USING THE INFORMATION:
- A) Three questions on the model comparison post, each answered on its own line: (i) What two broad types of model comparison does it name? (ii) What does a Kolmogorov-Smirnov test output? (iii) If the data are used to infer the model parameters, what must be used to compute a p-value?
- B) Carry on the post on model comparison from the point where it stops.

PASSAGE:
■ ■ ■ ■ ■
Print

Print


*****  To join INSNA, visit http://www.insna.org  *****

John--

Determining which, if any, distribution is the best description of the
data is a question that is best answered by doing some sort of model
comparison.  Broadly speaking, there are two types of model
comparison: frequentist goodness-of-fit tests and Bayesian model
selection.

A very common example of a frequentist goodness-of-fit test is the
Kolmogorov-Smirnov test (see Numerical Recipes or
http://en.wikipedia.org/wiki/Kolmogorov-Smirnov).  The output of such
a test is a p-value which is usually used to either reject or not
reject a particular model at a certain significance level.  For
example, you might be interested in determining whether the degree
distribution for the power-grid is well described by a power-law
distribution, in which case you might find that the p-value given by
the Kolmogorov-Smirnov test is p=0.0000000001 (obviously making this
up) and you would reject the power-law distribution as a candidate
model for the degree distribution of the power-grid.  An important
caveat for doing goodness-of-fit tests is that it assumes that you
already know the parameters from some other source.  If you use the
data, in any way, to infer the model parameters, you must use Monte
Carlo hypothesis testing to compute a p-value (e.g.
■ ■ ■ ■ ■
DATA FOR REVIEW:

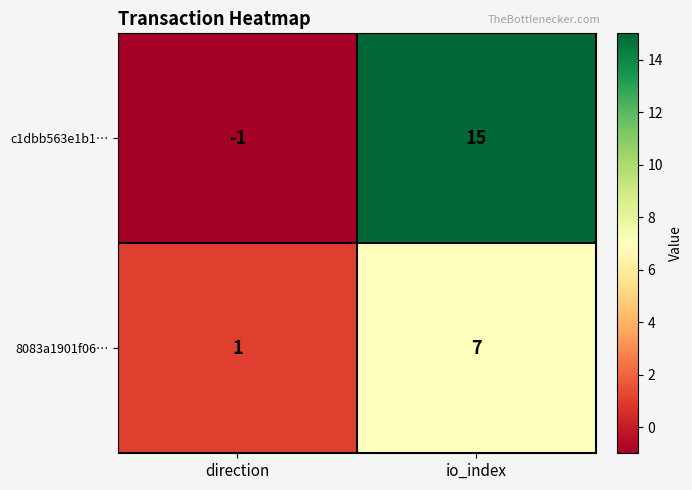

The c1dbb563e1b1… series shows 15 at io_index. True or false?

True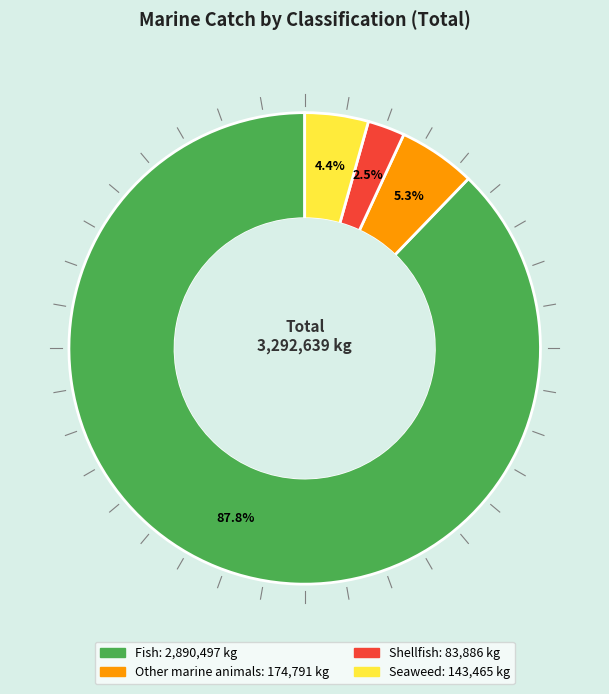

Do Other marine animals and Seaweed together represent more than half of the pie?

No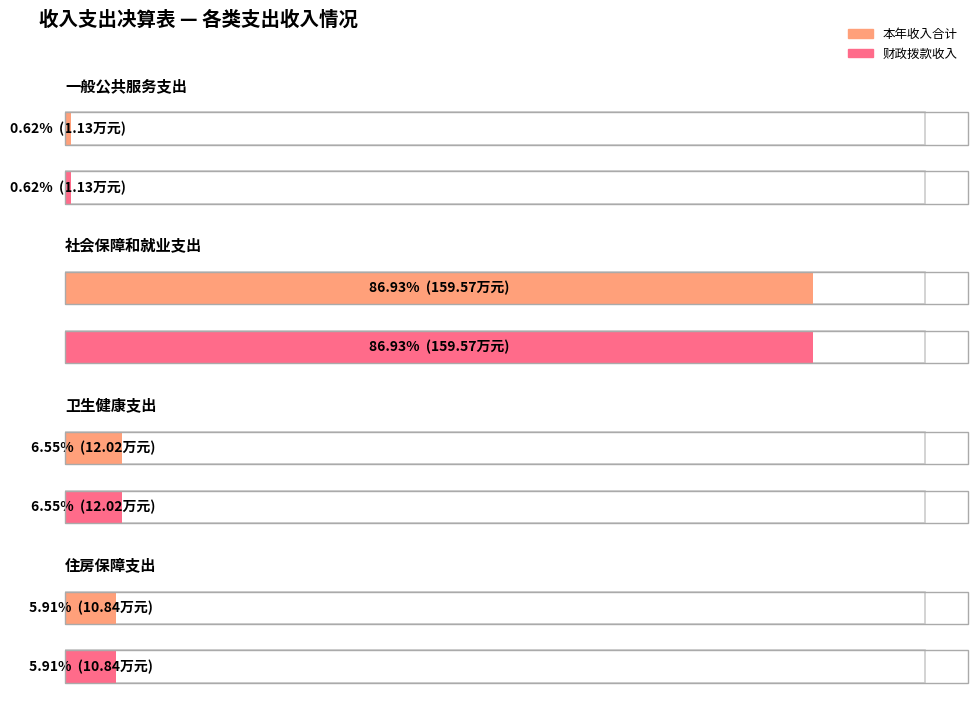

Which series has the largest total across all categories?

本年收入合计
■ ■ ■ ■ ■
TASK-BY-TASK ANSWERS:
- A)
(i) Frequentist goodness-of-fit tests and Bayesian model selection.
(ii) A p-value.
(iii) Monte Carlo hypothesis testing.

- B)
http://arxiv.org/abs/0706.1062).

Another approach is to use Bayesian model selection.  The advantage of
Bayesian hypothesis testing is that you can say things like "model A
is 10000 times more likely than model B".  For example, you might be
interested in determining whether a power-law distribution or an
exponential distribution is a better description of the power-grid
degree distribution, in which case you might say that the exponential
distribution is 1000 times more likely than the power-law distribution
(obviously making this up).  A great resource for Bayesian data
analysis techniques is the Daniel Sivia's primer "Data Analysis: a
Bayesian tutorial".

I hope that you find this helpful.  Please feel free to contact me if
you have any further questions.

Cheers.
Dean

On Mon, Feb 23, 2009 at 6:36 PM, John McCreery <[log in to unmask]> wrote:
> *****  To join INSNA, visit http://www.insna.org  *****
>
> As I prepare my presentation for Sunbelt, I am checking the networks my data
> reveal for the kinds of properties that I read about in sources that include
> Newman, Barabási, and Watts (2006), The Structure and Dynamics of Networks.
>
>   1. Giant components?  Check
>   2. Giant bicomponents that approach the size of the giant components?
>   Check?
>   3. Right-skewed degree distributions? Check
>
> But then I read, in the introduction to Chapter 3, a discussion of Amaral,
> et. al. (2000), a paper that examines five networks and discovers that none
> have power-law degree distributions.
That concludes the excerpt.